# [What you need to do]
Give the records below again, word for word. No pictures belong in the copy.
+++
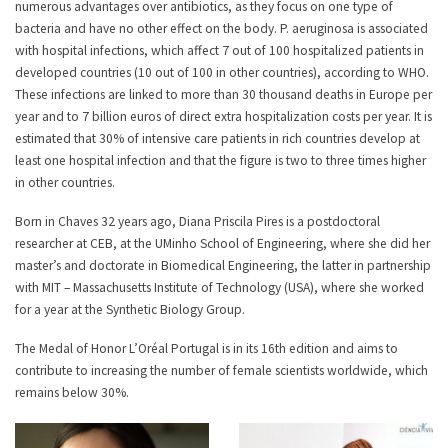
numerous advantages over antibiotics, as they focus on one type of
bacteria and have no other effect on the body. P. aeruginosa is associated
with hospital infections, which affect 7 out of 100 hospitalized patients in
developed countries (10 out of 100 in other countries), according to WHO.
These infections are linked to more than 30 thousand deaths in Europe per
year and to 7 billion euros of direct extra hospitalization costs per year. It is
estimated that 30% of intensive care patients in rich countries develop at
least one hospital infection and that the figure is two to three times higher
in other countries.
Born in Chaves 32 years ago, Diana Priscila Pires is a postdoctoral
researcher at CEB, at the UMinho School of Engineering, where she did her
master’s and doctorate in Biomedical Engineering, the latter in partnership
with MIT – Massachusetts Institute of Technology (USA), where she worked
for a year at the Synthetic Biology Group.
The Medal of Honor L’Oréal Portugal is in its 16th edition and aims to
contribute to increasing the number of female scientists worldwide, which
remains below 30%.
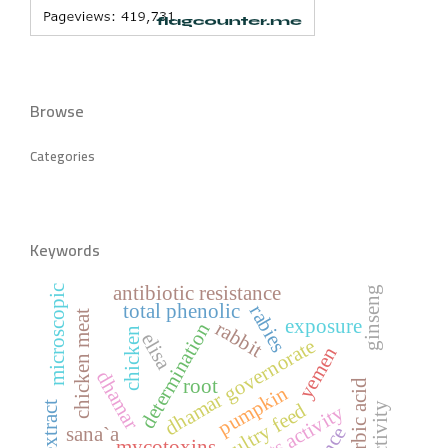
Browse
Categories
Keywords
antibiotic resistance
microscopic
ginseng
total phenolic
rabies
chicken meat
exposure
rabbit
determination
chicken
elisa
dhamar governorate
yemen
dhamar
root
ascorbic acid
pumpkin
poultry feed
activity
sana`a
mycotoxins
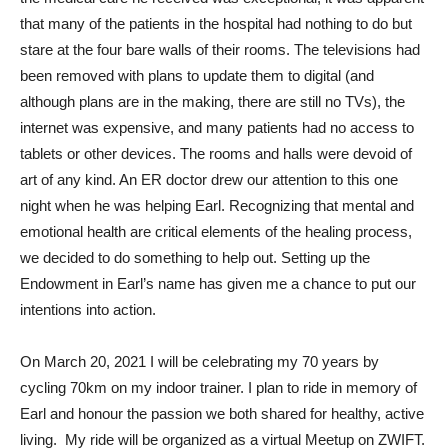
that many of the patients in the hospital had nothing to do but
stare at the four bare walls of their rooms. The televisions had
been removed with plans to update them to digital (and
although plans are in the making, there are still no TVs), the
internet was expensive, and many patients had no access to
tablets or other devices. The rooms and halls were devoid of
art of any kind. An ER doctor drew our attention to this one
night when he was helping Earl. Recognizing that mental and
emotional health are critical elements of the healing process,
we decided to do something to help out. Setting up the
Endowment in Earl’s name has given me a chance to put our
intentions into action.
On March 20, 2021 I will be celebrating my 70 years by
cycling 70km on my indoor trainer.
I plan to ride in memory of
Earl and honour the passion we both shared for healthy, active
living.
My ride will be organized as a virtual Meetup on ZWIFT.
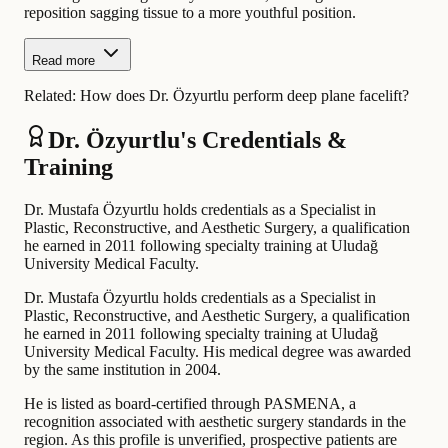
reposition sagging tissue to a more youthful position.
Read more
Related:
How does Dr. Özyurtlu perform deep plane facelift?
Dr. Özyurtlu's Credentials &
Training
Dr. Mustafa Özyurtlu holds credentials as a Specialist in
Plastic, Reconstructive, and Aesthetic Surgery, a qualification
he earned in 2011 following specialty training at Uludağ
University Medical Faculty.
Dr. Mustafa Özyurtlu holds credentials as a Specialist in
Plastic, Reconstructive, and Aesthetic Surgery, a qualification
he earned in 2011 following specialty training at Uludağ
University Medical Faculty. His medical degree was awarded
by the same institution in 2004.
He is listed as board-certified through PASMENA, a
recognition associated with aesthetic surgery standards in the
region. As this profile is unverified, prospective patients are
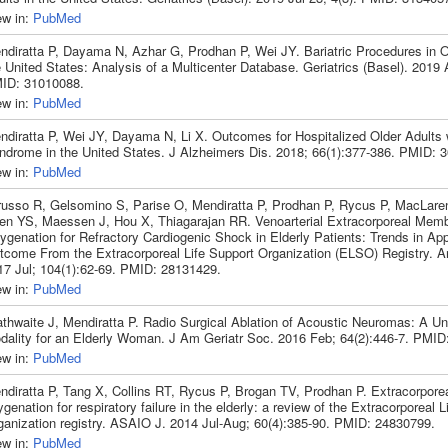
ew in:
PubMed
ndiratta P, Dayama N, Azhar G, Prodhan P, Wei JY. Bariatric Procedures in Ol
 United States: Analysis of a Multicenter Database. Geriatrics (Basel). 2019 A
ID: 31010088.
ew in:
PubMed
ndiratta P, Wei JY, Dayama N, Li X. Outcomes for Hospitalized Older Adults
ndrome in the United States. J Alzheimers Dis. 2018; 66(1):377-386. PMID: 
ew in:
PubMed
russo R, Gelsomino S, Parise O, Mendiratta P, Prodhan P, Rycus P, MacLare
en YS, Maessen J, Hou X, Thiagarajan RR. Venoarterial Extracorporeal Mem
ygenation for Refractory Cardiogenic Shock in Elderly Patients: Trends in App
tcome From the Extracorporeal Life Support Organization (ELSO) Registry. A
17 Jul; 104(1):62-69. PMID: 28131429.
ew in:
PubMed
athwaite J, Mendiratta P. Radio Surgical Ablation of Acoustic Neuromas: A U
dality for an Elderly Woman. J Am Geriatr Soc. 2016 Feb; 64(2):446-7. PMID
ew in:
PubMed
ndiratta P, Tang X, Collins RT, Rycus P, Brogan TV, Prodhan P. Extracorpor
genation for respiratory failure in the elderly: a review of the Extracorporeal L
ganization registry. ASAIO J. 2014 Jul-Aug; 60(4):385-90. PMID: 24830799.
ew in:
PubMed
+++
# [Worked solution]
numerous advantages over antibiotics, as they focus on one type of
bacteria and have no other effect on the body. P. aeruginosa is associated
with hospital infections, which affect 7 out of 100 hospitalized patients in
developed countries (10 out of 100 in other countries), according to WHO.
These infections are linked to more than 30 thousand deaths in Europe per
year and to 7 billion euros of direct extra hospitalization costs per year. It is
estimated that 30% of intensive care patients in rich countries develop at
least one hospital infection and that the figure is two to three times higher
in other countries.
Born in Chaves 32 years ago, Diana Priscila Pires is a postdoctoral
researcher at CEB, at the UMinho School of Engineering, where she did her
master’s and doctorate in Biomedical Engineering, the latter in partnership
with MIT – Massachusetts Institute of Technology (USA), where she worked
for a year at the Synthetic Biology Group.
The Medal of Honor L’Oréal Portugal is in its 16th edition and aims to
contribute to increasing the number of female scientists worldwide, which
remains below 30%.
Browse
Categories
Keywords
antibiotic resistance
microscopic
ginseng
total phenolic
rabies
chicken meat
exposure
rabbit
determination
chicken
elisa
dhamar governorate
yemen
dhamar
root
ascorbic acid
pumpkin
poultry feed
activity
sana`a
mycotoxins
that many of the patients in the hospital had nothing to do but
stare at the four bare walls of their rooms. The televisions had
been removed with plans to update them to digital (and
although plans are in the making, there are still no TVs), the
internet was expensive, and many patients had no access to
tablets or other devices. The rooms and halls were devoid of
art of any kind. An ER doctor drew our attention to this one
night when he was helping Earl. Recognizing that mental and
emotional health are critical elements of the healing process,
we decided to do something to help out. Setting up the
Endowment in Earl’s name has given me a chance to put our
intentions into action.
On March 20, 2021 I will be celebrating my 70 years by
cycling 70km on my indoor trainer.
I plan to ride in memory of
Earl and honour the passion we both shared for healthy, active
living.
My ride will be organized as a virtual Meetup on ZWIFT.
reposition sagging tissue to a more youthful position.
Read more
Related:
How does Dr. Özyurtlu perform deep plane facelift?
Dr. Özyurtlu's Credentials &
Training
Dr. Mustafa Özyurtlu holds credentials as a Specialist in
Plastic, Reconstructive, and Aesthetic Surgery, a qualification
he earned in 2011 following specialty training at Uludağ
University Medical Faculty.
Dr. Mustafa Özyurtlu holds credentials as a Specialist in
Plastic, Reconstructive, and Aesthetic Surgery, a qualification
he earned in 2011 following specialty training at Uludağ
University Medical Faculty. His medical degree was awarded
by the same institution in 2004.
He is listed as board-certified through PASMENA, a
recognition associated with aesthetic surgery standards in the
region. As this profile is unverified, prospective patients are
ew in:
PubMed
ndiratta P, Dayama N, Azhar G, Prodhan P, Wei JY. Bariatric Procedures in Ol
 United States: Analysis of a Multicenter Database. Geriatrics (Basel). 2019 A
ID: 31010088.
ew in:
PubMed
ndiratta P, Wei JY, Dayama N, Li X. Outcomes for Hospitalized Older Adults
ndrome in the United States. J Alzheimers Dis. 2018; 66(1):377-386. PMID: 
ew in:
PubMed
russo R, Gelsomino S, Parise O, Mendiratta P, Prodhan P, Rycus P, MacLare
en YS, Maessen J, Hou X, Thiagarajan RR. Venoarterial Extracorporeal Mem
ygenation for Refractory Cardiogenic Shock in Elderly Patients: Trends in App
tcome From the Extracorporeal Life Support Organization (ELSO) Registry. A
17 Jul; 104(1):62-69. PMID: 28131429.
ew in:
PubMed
athwaite J, Mendiratta P. Radio Surgical Ablation of Acoustic Neuromas: A U
dality for an Elderly Woman. J Am Geriatr Soc. 2016 Feb; 64(2):446-7. PMID
ew in:
PubMed
ndiratta P, Tang X, Collins RT, Rycus P, Brogan TV, Prodhan P. Extracorpor
genation for respiratory failure in the elderly: a review of the Extracorporeal L
ganization registry. ASAIO J. 2014 Jul-Aug; 60(4):385-90. PMID: 24830799.
ew in:
PubMed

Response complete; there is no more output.